**DIRECTIVE**
Repeat the listing beneath this line exactly, keeping every character.

**DATA PROVIDED**
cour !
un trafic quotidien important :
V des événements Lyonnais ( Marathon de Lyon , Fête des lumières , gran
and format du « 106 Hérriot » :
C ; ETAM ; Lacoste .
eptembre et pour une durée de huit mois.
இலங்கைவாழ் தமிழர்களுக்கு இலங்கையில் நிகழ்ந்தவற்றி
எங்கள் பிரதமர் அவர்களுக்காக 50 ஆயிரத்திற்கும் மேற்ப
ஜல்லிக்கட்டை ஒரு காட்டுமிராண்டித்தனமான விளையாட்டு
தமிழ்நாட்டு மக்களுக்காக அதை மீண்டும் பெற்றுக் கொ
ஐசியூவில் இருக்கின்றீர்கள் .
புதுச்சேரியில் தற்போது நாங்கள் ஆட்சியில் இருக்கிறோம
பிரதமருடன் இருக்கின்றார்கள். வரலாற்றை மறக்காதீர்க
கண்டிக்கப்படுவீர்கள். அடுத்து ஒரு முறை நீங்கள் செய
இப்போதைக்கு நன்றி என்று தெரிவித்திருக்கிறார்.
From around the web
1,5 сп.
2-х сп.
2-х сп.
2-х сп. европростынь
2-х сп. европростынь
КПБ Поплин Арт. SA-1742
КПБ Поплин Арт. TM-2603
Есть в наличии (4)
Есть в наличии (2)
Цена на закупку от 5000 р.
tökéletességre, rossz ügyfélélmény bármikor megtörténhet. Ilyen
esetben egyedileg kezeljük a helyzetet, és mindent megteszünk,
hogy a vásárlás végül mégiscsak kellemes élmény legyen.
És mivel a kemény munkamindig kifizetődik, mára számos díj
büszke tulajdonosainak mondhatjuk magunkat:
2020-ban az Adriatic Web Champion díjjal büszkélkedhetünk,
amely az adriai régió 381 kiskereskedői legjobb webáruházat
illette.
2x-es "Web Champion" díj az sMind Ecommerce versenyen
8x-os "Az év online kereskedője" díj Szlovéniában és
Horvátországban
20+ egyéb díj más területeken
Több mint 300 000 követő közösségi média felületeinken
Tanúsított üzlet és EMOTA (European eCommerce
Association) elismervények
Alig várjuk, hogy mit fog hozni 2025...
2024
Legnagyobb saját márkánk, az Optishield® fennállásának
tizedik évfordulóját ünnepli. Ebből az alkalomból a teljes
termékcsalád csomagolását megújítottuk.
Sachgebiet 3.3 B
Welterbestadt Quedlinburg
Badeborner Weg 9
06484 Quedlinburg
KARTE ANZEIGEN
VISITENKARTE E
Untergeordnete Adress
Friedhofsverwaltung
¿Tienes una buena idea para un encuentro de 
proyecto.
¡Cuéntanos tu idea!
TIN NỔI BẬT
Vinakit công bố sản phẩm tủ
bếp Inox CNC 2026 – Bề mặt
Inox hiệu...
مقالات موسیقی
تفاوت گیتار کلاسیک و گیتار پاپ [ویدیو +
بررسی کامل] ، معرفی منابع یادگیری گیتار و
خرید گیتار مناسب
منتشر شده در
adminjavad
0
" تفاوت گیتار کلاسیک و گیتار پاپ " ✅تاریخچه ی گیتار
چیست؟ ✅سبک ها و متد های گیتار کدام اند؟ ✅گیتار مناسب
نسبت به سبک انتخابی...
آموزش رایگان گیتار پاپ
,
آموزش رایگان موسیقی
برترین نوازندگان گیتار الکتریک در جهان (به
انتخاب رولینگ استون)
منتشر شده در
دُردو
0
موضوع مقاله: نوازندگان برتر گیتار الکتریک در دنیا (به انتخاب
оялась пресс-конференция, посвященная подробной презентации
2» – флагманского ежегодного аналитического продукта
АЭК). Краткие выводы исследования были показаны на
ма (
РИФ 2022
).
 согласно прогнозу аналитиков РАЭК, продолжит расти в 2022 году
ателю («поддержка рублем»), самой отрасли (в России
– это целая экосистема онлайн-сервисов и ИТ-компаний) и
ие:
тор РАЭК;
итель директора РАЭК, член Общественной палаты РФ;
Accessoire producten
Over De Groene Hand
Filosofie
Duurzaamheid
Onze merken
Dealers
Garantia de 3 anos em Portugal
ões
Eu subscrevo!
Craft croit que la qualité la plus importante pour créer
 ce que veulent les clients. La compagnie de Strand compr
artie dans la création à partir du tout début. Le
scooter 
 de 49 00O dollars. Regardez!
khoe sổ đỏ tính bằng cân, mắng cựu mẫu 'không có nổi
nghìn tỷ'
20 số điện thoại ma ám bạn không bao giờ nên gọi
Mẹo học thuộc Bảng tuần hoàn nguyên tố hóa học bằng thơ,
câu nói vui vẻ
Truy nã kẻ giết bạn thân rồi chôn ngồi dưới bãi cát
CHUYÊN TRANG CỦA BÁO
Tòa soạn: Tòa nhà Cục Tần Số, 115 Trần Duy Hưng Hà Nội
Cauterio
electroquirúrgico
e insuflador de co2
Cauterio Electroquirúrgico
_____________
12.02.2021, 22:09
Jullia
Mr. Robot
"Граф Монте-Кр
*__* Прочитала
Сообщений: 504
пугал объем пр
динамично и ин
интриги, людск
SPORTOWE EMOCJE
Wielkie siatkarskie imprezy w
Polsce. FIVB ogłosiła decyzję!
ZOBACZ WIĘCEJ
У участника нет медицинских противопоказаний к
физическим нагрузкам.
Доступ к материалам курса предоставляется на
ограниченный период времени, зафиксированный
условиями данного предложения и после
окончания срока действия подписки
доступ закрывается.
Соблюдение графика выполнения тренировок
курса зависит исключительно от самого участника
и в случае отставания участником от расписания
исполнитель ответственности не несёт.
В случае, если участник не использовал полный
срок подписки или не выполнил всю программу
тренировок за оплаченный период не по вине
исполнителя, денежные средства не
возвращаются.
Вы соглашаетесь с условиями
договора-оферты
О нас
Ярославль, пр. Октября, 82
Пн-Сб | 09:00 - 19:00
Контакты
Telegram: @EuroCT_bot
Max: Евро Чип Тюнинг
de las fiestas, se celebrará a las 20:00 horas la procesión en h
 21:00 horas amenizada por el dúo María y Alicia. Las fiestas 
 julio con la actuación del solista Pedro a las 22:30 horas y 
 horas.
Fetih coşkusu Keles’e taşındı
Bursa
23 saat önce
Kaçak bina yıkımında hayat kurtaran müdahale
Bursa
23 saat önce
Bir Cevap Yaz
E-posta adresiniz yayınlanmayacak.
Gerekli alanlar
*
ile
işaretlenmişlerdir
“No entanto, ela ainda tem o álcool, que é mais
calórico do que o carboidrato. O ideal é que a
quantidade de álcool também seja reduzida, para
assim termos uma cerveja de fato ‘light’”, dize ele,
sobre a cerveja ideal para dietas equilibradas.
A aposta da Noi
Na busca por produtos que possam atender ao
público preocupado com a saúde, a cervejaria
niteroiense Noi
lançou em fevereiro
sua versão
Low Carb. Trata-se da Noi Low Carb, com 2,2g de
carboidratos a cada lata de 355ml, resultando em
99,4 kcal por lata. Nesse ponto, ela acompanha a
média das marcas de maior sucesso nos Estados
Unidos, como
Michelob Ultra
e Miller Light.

**RESPONSE TO THIS TASK**
cour !
un trafic quotidien important :
V des événements Lyonnais ( Marathon de Lyon , Fête des lumières , gran
and format du « 106 Hérriot » :
C ; ETAM ; Lacoste .
eptembre et pour une durée de huit mois.
இலங்கைவாழ் தமிழர்களுக்கு இலங்கையில் நிகழ்ந்தவற்றி
எங்கள் பிரதமர் அவர்களுக்காக 50 ஆயிரத்திற்கும் மேற்ப
ஜல்லிக்கட்டை ஒரு காட்டுமிராண்டித்தனமான விளையாட்டு
தமிழ்நாட்டு மக்களுக்காக அதை மீண்டும் பெற்றுக் கொ
ஐசியூவில் இருக்கின்றீர்கள் .
புதுச்சேரியில் தற்போது நாங்கள் ஆட்சியில் இருக்கிறோம
பிரதமருடன் இருக்கின்றார்கள். வரலாற்றை மறக்காதீர்க
கண்டிக்கப்படுவீர்கள். அடுத்து ஒரு முறை நீங்கள் செய
இப்போதைக்கு நன்றி என்று தெரிவித்திருக்கிறார்.
From around the web
1,5 сп.
2-х сп.
2-х сп.
2-х сп. европростынь
2-х сп. европростынь
КПБ Поплин Арт. SA-1742
КПБ Поплин Арт. TM-2603
Есть в наличии (4)
Есть в наличии (2)
Цена на закупку от 5000 р.
tökéletességre, rossz ügyfélélmény bármikor megtörténhet. Ilyen
esetben egyedileg kezeljük a helyzetet, és mindent megteszünk,
hogy a vásárlás végül mégiscsak kellemes élmény legyen.
És mivel a kemény munkamindig kifizetődik, mára számos díj
büszke tulajdonosainak mondhatjuk magunkat:
2020-ban az Adriatic Web Champion díjjal büszkélkedhetünk,
amely az adriai régió 381 kiskereskedői legjobb webáruházat
illette.
2x-es "Web Champion" díj az sMind Ecommerce versenyen
8x-os "Az év online kereskedője" díj Szlovéniában és
Horvátországban
20+ egyéb díj más területeken
Több mint 300 000 követő közösségi média felületeinken
Tanúsított üzlet és EMOTA (European eCommerce
Association) elismervények
Alig várjuk, hogy mit fog hozni 2025...
2024
Legnagyobb saját márkánk, az Optishield® fennállásának
tizedik évfordulóját ünnepli. Ebből az alkalomból a teljes
termékcsalád csomagolását megújítottuk.
Sachgebiet 3.3 B
Welterbestadt Quedlinburg
Badeborner Weg 9
06484 Quedlinburg
KARTE ANZEIGEN
VISITENKARTE E
Untergeordnete Adress
Friedhofsverwaltung
¿Tienes una buena idea para un encuentro de 
proyecto.
¡Cuéntanos tu idea!
TIN NỔI BẬT
Vinakit công bố sản phẩm tủ
bếp Inox CNC 2026 – Bề mặt
Inox hiệu...
مقالات موسیقی
تفاوت گیتار کلاسیک و گیتار پاپ [ویدیو +
بررسی کامل] ، معرفی منابع یادگیری گیتار و
خرید گیتار مناسب
منتشر شده در
adminjavad
0
" تفاوت گیتار کلاسیک و گیتار پاپ " ✅تاریخچه ی گیتار
چیست؟ ✅سبک ها و متد های گیتار کدام اند؟ ✅گیتار مناسب
نسبت به سبک انتخابی...
آموزش رایگان گیتار پاپ
,
آموزش رایگان موسیقی
برترین نوازندگان گیتار الکتریک در جهان (به
انتخاب رولینگ استون)
منتشر شده در
دُردو
0
موضوع مقاله: نوازندگان برتر گیتار الکتریک در دنیا (به انتخاب
оялась пресс-конференция, посвященная подробной презентации
2» – флагманского ежегодного аналитического продукта
АЭК). Краткие выводы исследования были показаны на
ма (
РИФ 2022
).
 согласно прогнозу аналитиков РАЭК, продолжит расти в 2022 году
ателю («поддержка рублем»), самой отрасли (в России
– это целая экосистема онлайн-сервисов и ИТ-компаний) и
ие:
тор РАЭК;
итель директора РАЭК, член Общественной палаты РФ;
Accessoire producten
Over De Groene Hand
Filosofie
Duurzaamheid
Onze merken
Dealers
Garantia de 3 anos em Portugal
ões
Eu subscrevo!
Craft croit que la qualité la plus importante pour créer
 ce que veulent les clients. La compagnie de Strand compr
artie dans la création à partir du tout début. Le
scooter 
 de 49 00O dollars. Regardez!
khoe sổ đỏ tính bằng cân, mắng cựu mẫu 'không có nổi
nghìn tỷ'
20 số điện thoại ma ám bạn không bao giờ nên gọi
Mẹo học thuộc Bảng tuần hoàn nguyên tố hóa học bằng thơ,
câu nói vui vẻ
Truy nã kẻ giết bạn thân rồi chôn ngồi dưới bãi cát
CHUYÊN TRANG CỦA BÁO
Tòa soạn: Tòa nhà Cục Tần Số, 115 Trần Duy Hưng Hà Nội
Cauterio
electroquirúrgico
e insuflador de co2
Cauterio Electroquirúrgico
_____________
12.02.2021, 22:09
Jullia
Mr. Robot
"Граф Монте-Кр
*__* Прочитала
Сообщений: 504
пугал объем пр
динамично и ин
интриги, людск
SPORTOWE EMOCJE
Wielkie siatkarskie imprezy w
Polsce. FIVB ogłosiła decyzję!
ZOBACZ WIĘCEJ
У участника нет медицинских противопоказаний к
физическим нагрузкам.
Доступ к материалам курса предоставляется на
ограниченный период времени, зафиксированный
условиями данного предложения и после
окончания срока действия подписки
доступ закрывается.
Соблюдение графика выполнения тренировок
курса зависит исключительно от самого участника
и в случае отставания участником от расписания
исполнитель ответственности не несёт.
В случае, если участник не использовал полный
срок подписки или не выполнил всю программу
тренировок за оплаченный период не по вине
исполнителя, денежные средства не
возвращаются.
Вы соглашаетесь с условиями
договора-оферты
О нас
Ярославль, пр. Октября, 82
Пн-Сб | 09:00 - 19:00
Контакты
Telegram: @EuroCT_bot
Max: Евро Чип Тюнинг
de las fiestas, se celebrará a las 20:00 horas la procesión en h
 21:00 horas amenizada por el dúo María y Alicia. Las fiestas 
 julio con la actuación del solista Pedro a las 22:30 horas y 
 horas.
Fetih coşkusu Keles’e taşındı
Bursa
23 saat önce
Kaçak bina yıkımında hayat kurtaran müdahale
Bursa
23 saat önce
Bir Cevap Yaz
E-posta adresiniz yayınlanmayacak.
Gerekli alanlar
*
ile
işaretlenmişlerdir
“No entanto, ela ainda tem o álcool, que é mais
calórico do que o carboidrato. O ideal é que a
quantidade de álcool também seja reduzida, para
assim termos uma cerveja de fato ‘light’”, dize ele,
sobre a cerveja ideal para dietas equilibradas.
A aposta da Noi
Na busca por produtos que possam atender ao
público preocupado com a saúde, a cervejaria
niteroiense Noi
lançou em fevereiro
sua versão
Low Carb. Trata-se da Noi Low Carb, com 2,2g de
carboidratos a cada lata de 355ml, resultando em
99,4 kcal por lata. Nesse ponto, ela acompanha a
média das marcas de maior sucesso nos Estados
Unidos, como
Michelob Ultra
e Miller Light.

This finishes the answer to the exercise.